Our test site has primarily grown via word of mouth, with marketing efforts about to turn up in 2022 as we launch the five new sites. We are also currently producing a new content series, inclusive of further immersive lighting arrays, sound resonance, and other integrated elements to provide an even more amazing Sanctuary experience. We expect to launch these in 2022 as featured experiences at Sanctuary.

Our customer base is planned to grow by market through social media and corresponding word of mouth. We are additionally focused on building the broader Sanctuary lifestyle brand accompanying the in-studio experience, with plans for an uplift to our online presence also planned in early 2022.

Looking at your road map, what are some of the milestones you’re targeting over the next 3-6 months?

RM: Our path over the next three to six months is pretty clear, as we are heads down in building mode on our next five sites. Our test site continued to achieve near-sellout booking through late 2021, and we expect the same as we enter 2022. We also anticipate adding one or two material development partners in the first half of 2022, growing the pipeline of sites under development by 10 or 15.

Anything else you’d like to share with readers?

RM: Sanctuary was a concept handed to us by the universe.

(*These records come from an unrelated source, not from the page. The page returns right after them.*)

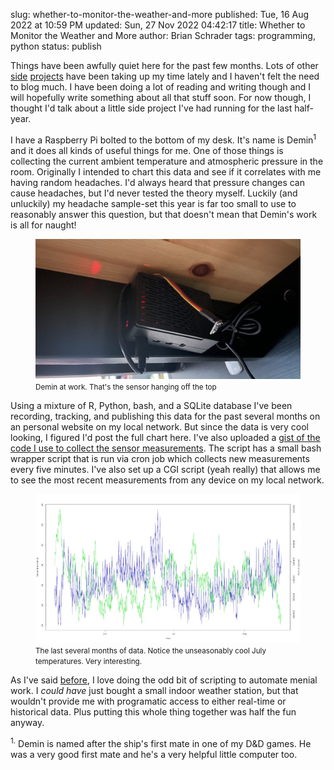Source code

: slug: whether-to-monitor-the-weather-and-more
published: Tue, 16 Aug 2022 at 10:59 PM
updated: Sun, 27 Nov 2022 04:42:17 
title: Whether to Monitor the Weather and More
author: Brian Schrader
tags: programming, python
status: publish

Things have been awfully quiet here for the past few months. Lots of other [side](/archive/the-simple-joy-of-learning-to-play-piano/) [projects](/archive/bibliography) have been taking up my time lately and I haven't felt the need to blog much. I have been doing a lot of reading and writing though and I will hopefully write something about all that stuff soon. For now though, I thought I'd talk about a little side project I've had running for the last half-year.

I have a Raspberry Pi bolted to the bottom of my desk. It's name is Demin<sup>1</sup> and it does all kinds of useful things for me. One of those things is collecting the current ambient temperature and atmospheric pressure in the room. Originally I intended to chart this data and see if it correlates with me having random headaches. I'd always heard that pressure changes can cause headaches, but I'd never tested the theory myself. Luckily (and unluckily) my headache sample-set this year is far too small to use to reasonably answer this question, but that doesn't mean that Demin's work is all for naught!

<figure class="text-center">
<img class="image-center" alt="My Personal Assistant" src="/images/blog/demin.jpg" />
<figcaption><small>Demin at work. That's the sensor hanging off the top</small></figcaption>
</figure>

Using a mixture of R, Python, bash, and a SQLite database I've been recording, tracking, and publishing this data for the past several months on an personal website on my local network. But since the data is very cool looking, I figured I'd post the full chart here. I've also uploaded a [gist of the code I use to collect the sensor measurements](https://gist.github.com/Sonictherocketman/ddf3315eaf9c979bf7341400359722ec#file-take-reading-py). The script has a small bash wrapper script that is run via cron job which collects new measurements every five minutes. I've also set up a CGI script (yeah really) that allows me to see the most recent measurements from any device on my local network.

<figure class="text-center">
<img class="image-center" alt="My Weather History" src="/images/blog/readings.jpg" />
<figcaption><small>The last several months of data. Notice the unseasonably cool July temperatures. Very interesting.</small></figcaption>
</figure>

As I've said [before](/archive/take-a-break-script-something/), I love doing the odd bit of scripting to automate menial work. I *could have* just bought a small indoor weather station, but that wouldn't provide me with programatic access to either real-time or historical data. Plus putting this whole thing together was half the fun anyway.


<div class="footnote">
    <sup>1.</sup> Demin is named after the ship's first mate in one of my D&amp;D games. He was a very good first mate and he's a very helpful little computer too.
</div>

We believe we are on a mission to provide a calming balance and safe space to our guests, allowing them to exit the frenetic world we are currently inhabiting and go within.

We believe spaces like Sanctuary are going to become increasingly important in the years to come, as our world is only becoming even more chaotic. We are hopeful that Sanctuary becomes a considered respite for as many people as possible in the future.